◆ **QUOTED PASSAGE**
A cookhouse is a small building where cooking takes place. Often found at remote work camps, they complemented the bunkhouse and were usually found on ranches that employed cowboys, or loggers in a logging camp. Prior to the 20th century, cookhouses were a feature of some private residences where the kitchen was a separate building so the heat and smoke from cooking was kept away from the main residential building.

==Types of cookhouses==
In North America, cookhouses were a standard feature of remote work sites, as the working men (e.g. cowboys, loggers, miners, etc.) needed large amounts of food for the strenuous work they performed. In logging camps, cooks were important to the morale of the workers. In some cases, workers would follow a cook to the camp where they were working each season. The cookhouse was one of the key buildings at any work site, along with the bunkhouse and tool shed.

The use of a cookhouse was not limited to resource extraction industries. Travelling circuses also use a style of cookhouse to feed their workers and performers. In the 1930s, the Civilian Conservation Corps worked in many remote areas, like the Malheur National Forest in the Ochoco Mountains of eastern Oregon. The Allison Ranger Station was expanded with two ranger residences, a fire warehouse, a gas house, a garage, a generator shed, and a cookhouse. Large institutions, like Ireland's Sligo Gaol, also had a cookhouse to serve the needs of the institution.

◆ **COMPLETE THE FOLLOWING**
1. Summarize the passage on cookhouses in two sentences.
2. Repeat the passage on cookhouses from "A cookhouse is" up to and including "main residential building.".

◆ **SOURCE DATA**
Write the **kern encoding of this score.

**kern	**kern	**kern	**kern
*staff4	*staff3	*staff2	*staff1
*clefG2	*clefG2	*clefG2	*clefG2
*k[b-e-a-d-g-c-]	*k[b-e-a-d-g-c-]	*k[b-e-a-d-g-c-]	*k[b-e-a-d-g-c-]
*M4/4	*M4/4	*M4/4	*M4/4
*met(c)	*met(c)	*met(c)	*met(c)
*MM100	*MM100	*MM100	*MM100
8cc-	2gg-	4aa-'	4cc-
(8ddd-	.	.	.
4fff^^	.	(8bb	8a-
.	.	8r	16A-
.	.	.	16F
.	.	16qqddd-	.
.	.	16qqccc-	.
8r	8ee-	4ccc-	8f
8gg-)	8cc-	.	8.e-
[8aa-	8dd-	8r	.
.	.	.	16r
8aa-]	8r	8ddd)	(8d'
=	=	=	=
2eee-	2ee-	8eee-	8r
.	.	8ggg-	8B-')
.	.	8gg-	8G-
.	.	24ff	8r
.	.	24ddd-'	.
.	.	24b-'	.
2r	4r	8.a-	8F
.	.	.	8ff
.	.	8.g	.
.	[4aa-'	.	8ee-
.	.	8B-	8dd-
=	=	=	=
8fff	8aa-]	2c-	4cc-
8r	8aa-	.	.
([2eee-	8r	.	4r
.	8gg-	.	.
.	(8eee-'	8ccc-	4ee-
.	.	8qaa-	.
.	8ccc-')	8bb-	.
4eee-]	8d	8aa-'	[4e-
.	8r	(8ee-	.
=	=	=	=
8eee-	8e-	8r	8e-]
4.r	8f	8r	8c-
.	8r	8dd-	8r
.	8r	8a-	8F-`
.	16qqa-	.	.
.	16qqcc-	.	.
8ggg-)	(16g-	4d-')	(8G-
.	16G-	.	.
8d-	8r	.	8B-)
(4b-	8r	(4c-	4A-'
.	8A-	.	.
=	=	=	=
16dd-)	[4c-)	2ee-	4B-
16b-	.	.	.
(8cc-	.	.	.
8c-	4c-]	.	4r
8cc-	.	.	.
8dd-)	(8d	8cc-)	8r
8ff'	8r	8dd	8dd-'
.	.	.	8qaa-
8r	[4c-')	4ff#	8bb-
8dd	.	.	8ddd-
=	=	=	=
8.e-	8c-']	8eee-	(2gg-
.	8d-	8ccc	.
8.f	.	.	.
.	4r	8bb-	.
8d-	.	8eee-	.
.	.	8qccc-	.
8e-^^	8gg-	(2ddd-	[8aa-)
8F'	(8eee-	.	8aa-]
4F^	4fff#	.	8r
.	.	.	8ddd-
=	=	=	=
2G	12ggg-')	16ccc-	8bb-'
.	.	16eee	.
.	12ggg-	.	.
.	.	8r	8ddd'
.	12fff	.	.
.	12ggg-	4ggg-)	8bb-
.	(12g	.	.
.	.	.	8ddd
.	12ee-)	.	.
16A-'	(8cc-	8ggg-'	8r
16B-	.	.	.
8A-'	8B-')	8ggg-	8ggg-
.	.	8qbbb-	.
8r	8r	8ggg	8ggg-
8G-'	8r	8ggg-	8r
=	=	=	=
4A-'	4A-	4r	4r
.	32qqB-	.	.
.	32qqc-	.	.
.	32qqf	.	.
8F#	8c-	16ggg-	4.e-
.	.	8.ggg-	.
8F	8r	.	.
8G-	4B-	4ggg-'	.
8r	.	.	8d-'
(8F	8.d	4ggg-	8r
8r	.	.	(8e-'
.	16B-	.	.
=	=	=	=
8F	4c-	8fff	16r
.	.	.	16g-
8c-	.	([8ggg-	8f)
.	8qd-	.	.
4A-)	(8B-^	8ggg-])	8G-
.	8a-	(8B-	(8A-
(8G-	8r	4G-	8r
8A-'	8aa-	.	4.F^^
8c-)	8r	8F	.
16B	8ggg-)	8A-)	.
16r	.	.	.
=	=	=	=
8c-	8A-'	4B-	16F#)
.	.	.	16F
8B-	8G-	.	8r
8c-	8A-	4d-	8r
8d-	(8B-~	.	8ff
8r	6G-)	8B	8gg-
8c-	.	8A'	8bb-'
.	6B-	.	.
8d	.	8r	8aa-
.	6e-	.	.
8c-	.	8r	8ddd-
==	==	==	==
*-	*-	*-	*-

◆ **RESPONSES PER TASK**
1. A cookhouse is a small building for cooking, often found at remote work camps such as ranches and logging camps, and before the 20th century some private residences kept the kitchen as a separate building to keep heat and smoke away from the main house. Cookhouses were not limited to resource extraction industries, since traveling circuses, the Civilian Conservation Corps' Allison Ranger Station, and large institutions like Ireland's Sligo Gaol also used them.

2.
A cookhouse is a small building where cooking takes place. Often found at remote work camps, they complemented the bunkhouse and were usually found on ranches that employed cowboys, or loggers in a logging camp. Prior to the 20th century, cookhouses were a feature of some private residences where the kitchen was a separate building so the heat and smoke from cooking was kept away from the main residential building.